**DATA EXCERPTS**.
■ ■ ■ ■ ■ ■ ■

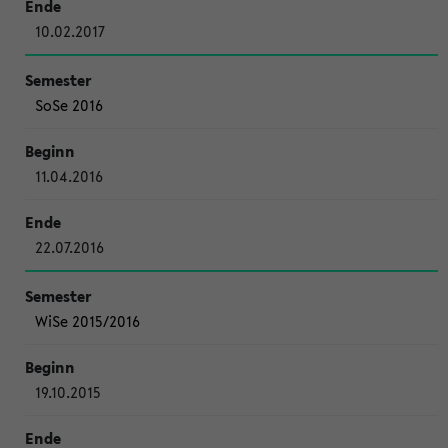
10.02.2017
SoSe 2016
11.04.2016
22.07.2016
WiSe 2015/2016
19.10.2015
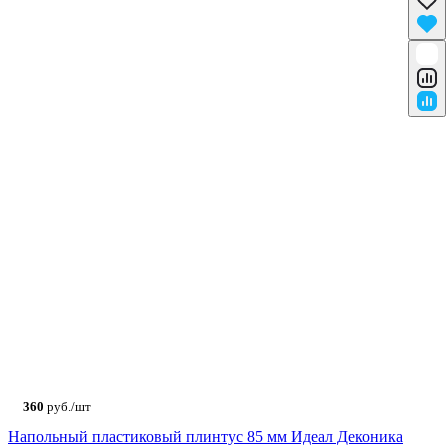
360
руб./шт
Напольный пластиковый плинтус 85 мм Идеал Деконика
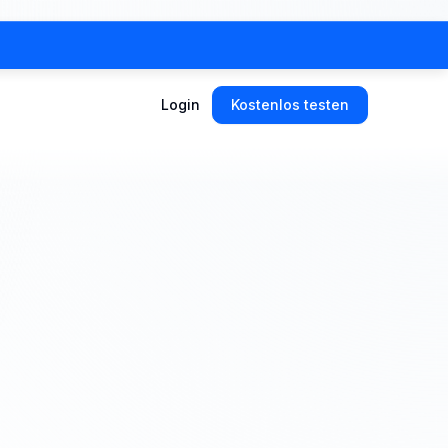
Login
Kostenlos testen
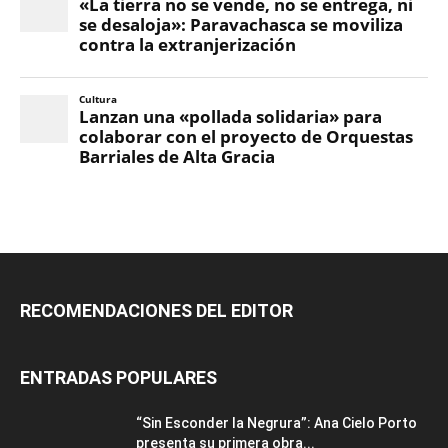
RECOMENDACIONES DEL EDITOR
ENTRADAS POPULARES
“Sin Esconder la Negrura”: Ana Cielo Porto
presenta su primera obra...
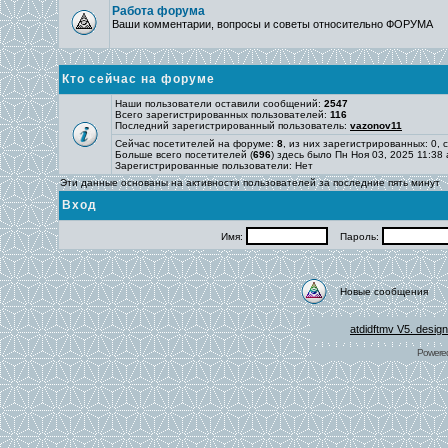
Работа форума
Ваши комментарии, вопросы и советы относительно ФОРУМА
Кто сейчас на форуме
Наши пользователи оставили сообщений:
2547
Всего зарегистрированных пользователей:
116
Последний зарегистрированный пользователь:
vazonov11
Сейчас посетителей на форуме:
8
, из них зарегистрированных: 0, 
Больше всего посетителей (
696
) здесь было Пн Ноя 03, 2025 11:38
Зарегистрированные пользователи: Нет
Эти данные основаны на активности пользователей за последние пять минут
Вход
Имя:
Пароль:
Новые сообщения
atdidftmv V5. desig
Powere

■ ■ ■ ■ ■ ■ ■

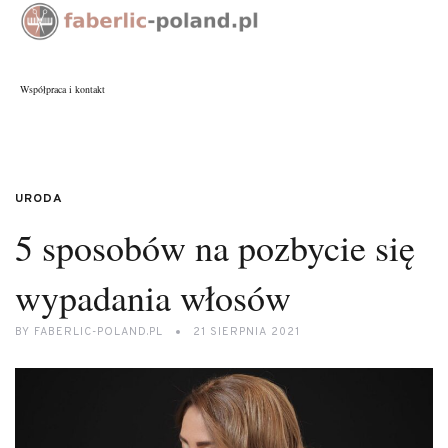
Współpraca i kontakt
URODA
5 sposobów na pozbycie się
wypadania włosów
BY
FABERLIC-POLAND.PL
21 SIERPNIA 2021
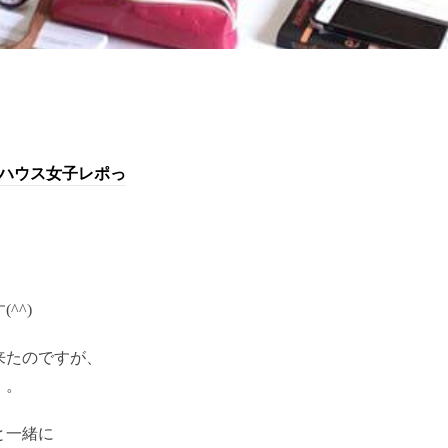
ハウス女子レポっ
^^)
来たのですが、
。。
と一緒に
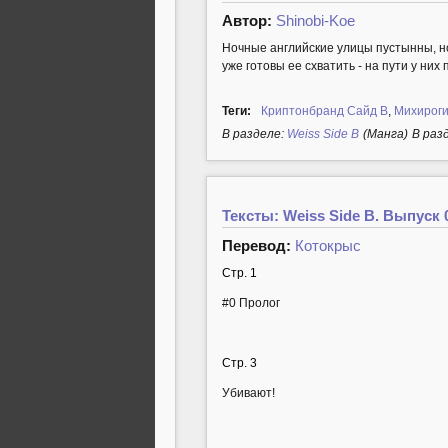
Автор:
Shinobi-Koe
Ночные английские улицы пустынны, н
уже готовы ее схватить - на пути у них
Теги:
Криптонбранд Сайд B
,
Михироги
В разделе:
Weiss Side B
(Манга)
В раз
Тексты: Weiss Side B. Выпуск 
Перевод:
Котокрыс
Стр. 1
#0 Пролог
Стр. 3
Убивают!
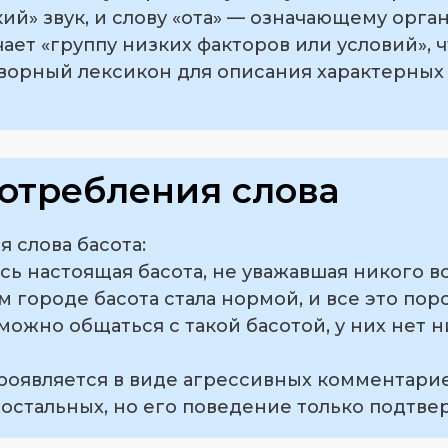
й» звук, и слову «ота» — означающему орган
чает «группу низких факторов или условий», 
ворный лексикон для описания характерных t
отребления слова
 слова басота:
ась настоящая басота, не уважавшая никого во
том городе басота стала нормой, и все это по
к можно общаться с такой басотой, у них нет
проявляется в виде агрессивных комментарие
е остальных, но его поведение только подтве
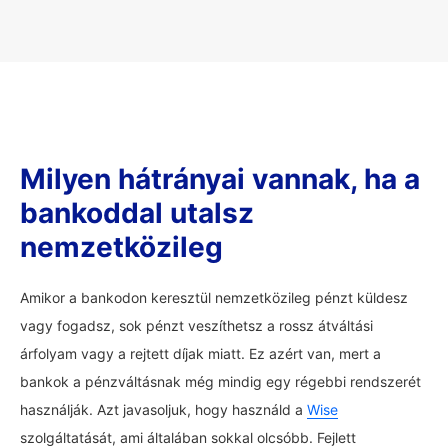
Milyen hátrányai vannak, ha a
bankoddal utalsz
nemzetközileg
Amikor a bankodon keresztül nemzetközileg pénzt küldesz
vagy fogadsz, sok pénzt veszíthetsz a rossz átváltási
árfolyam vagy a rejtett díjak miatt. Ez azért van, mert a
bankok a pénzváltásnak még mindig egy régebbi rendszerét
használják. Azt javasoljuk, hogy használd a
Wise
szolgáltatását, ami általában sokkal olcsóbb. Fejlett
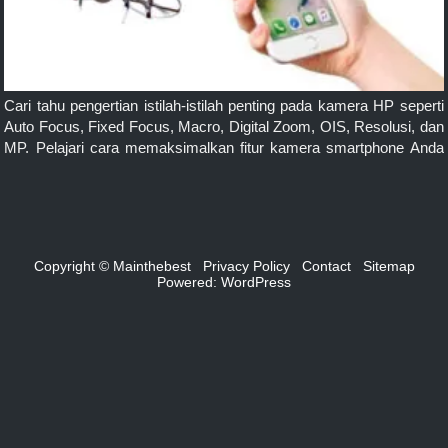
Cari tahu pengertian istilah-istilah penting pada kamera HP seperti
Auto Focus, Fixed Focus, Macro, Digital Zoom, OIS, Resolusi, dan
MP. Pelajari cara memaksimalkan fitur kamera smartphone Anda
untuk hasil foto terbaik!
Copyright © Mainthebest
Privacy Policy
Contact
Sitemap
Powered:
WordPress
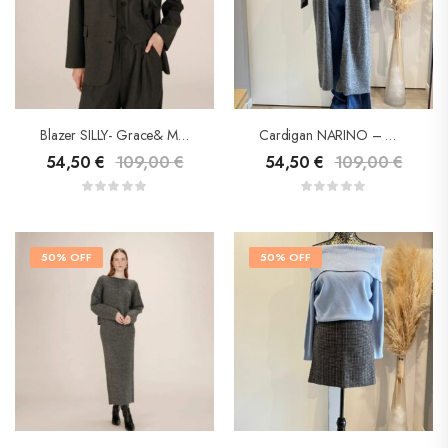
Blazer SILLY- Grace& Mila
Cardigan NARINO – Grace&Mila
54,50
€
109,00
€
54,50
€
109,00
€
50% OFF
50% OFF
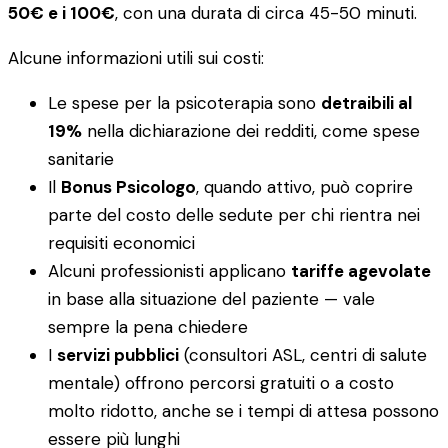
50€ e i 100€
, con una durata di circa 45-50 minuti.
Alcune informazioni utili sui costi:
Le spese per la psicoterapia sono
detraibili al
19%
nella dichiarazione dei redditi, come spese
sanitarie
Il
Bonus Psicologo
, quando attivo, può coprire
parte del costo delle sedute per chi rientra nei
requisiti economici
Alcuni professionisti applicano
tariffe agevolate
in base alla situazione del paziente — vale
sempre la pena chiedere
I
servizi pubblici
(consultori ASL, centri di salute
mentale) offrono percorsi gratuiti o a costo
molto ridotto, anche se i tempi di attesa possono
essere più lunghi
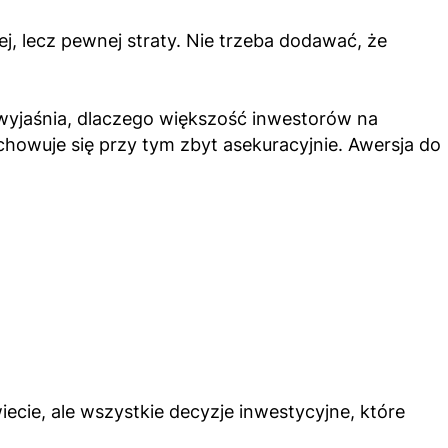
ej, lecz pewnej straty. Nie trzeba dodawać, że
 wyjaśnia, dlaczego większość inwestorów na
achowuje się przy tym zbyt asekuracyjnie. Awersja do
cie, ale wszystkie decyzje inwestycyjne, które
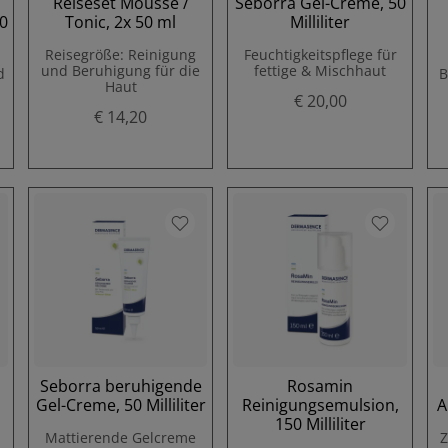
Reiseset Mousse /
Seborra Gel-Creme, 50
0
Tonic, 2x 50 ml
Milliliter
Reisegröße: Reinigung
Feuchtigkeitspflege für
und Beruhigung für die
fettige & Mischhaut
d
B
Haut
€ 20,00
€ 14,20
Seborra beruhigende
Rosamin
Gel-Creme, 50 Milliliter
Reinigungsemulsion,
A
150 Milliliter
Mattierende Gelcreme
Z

■ ■ ■ ■ ■ ■ ■

**EXERCISE OBJECTIVE**. Could you recast the lines in the entries, starting at the one containing "RECOMENDACIONES DEL EDITOR" and ending at the one containing "presenta su primera obra..." (both included), as a JSON list of strings with one string per line and blank lines left out?

**ANSWER TO THIS TASK**.
[
  "RECOMENDACIONES DEL EDITOR",
  "ENTRADAS POPULARES",
  "“Sin Esconder la Negrura”: Ana Cielo Porto",
  "presenta su primera obra..."
]